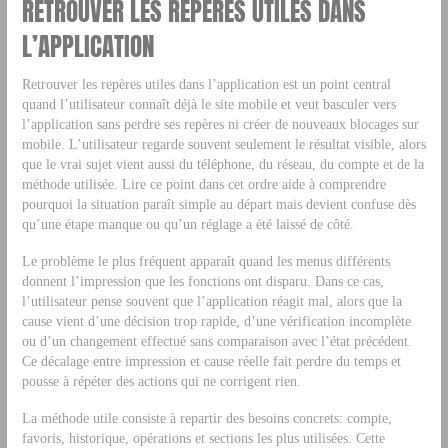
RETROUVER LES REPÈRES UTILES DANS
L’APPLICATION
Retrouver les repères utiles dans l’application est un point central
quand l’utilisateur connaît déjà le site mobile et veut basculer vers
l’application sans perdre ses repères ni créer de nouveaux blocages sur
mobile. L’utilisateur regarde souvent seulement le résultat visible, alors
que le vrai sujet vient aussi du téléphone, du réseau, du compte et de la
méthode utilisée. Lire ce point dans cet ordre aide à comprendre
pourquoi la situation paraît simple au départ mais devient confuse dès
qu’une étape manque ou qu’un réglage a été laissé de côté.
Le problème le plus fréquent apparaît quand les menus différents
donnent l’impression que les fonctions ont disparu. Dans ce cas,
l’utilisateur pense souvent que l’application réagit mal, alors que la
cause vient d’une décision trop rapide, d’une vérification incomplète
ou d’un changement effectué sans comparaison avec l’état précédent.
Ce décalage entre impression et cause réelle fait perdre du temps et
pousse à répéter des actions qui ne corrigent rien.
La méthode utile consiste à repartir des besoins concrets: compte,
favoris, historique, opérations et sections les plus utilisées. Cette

┄┄┄┄┄┄┄┄┄┄

* [ABOUT THIS TASK]: Where a line of the data contains "point", copy that line.

* [SOLUTION FOR THIS TASK]:
Retrouver les repères utiles dans l’application est un point central
méthode utilisée. Lire ce point dans cet ordre aide à comprendre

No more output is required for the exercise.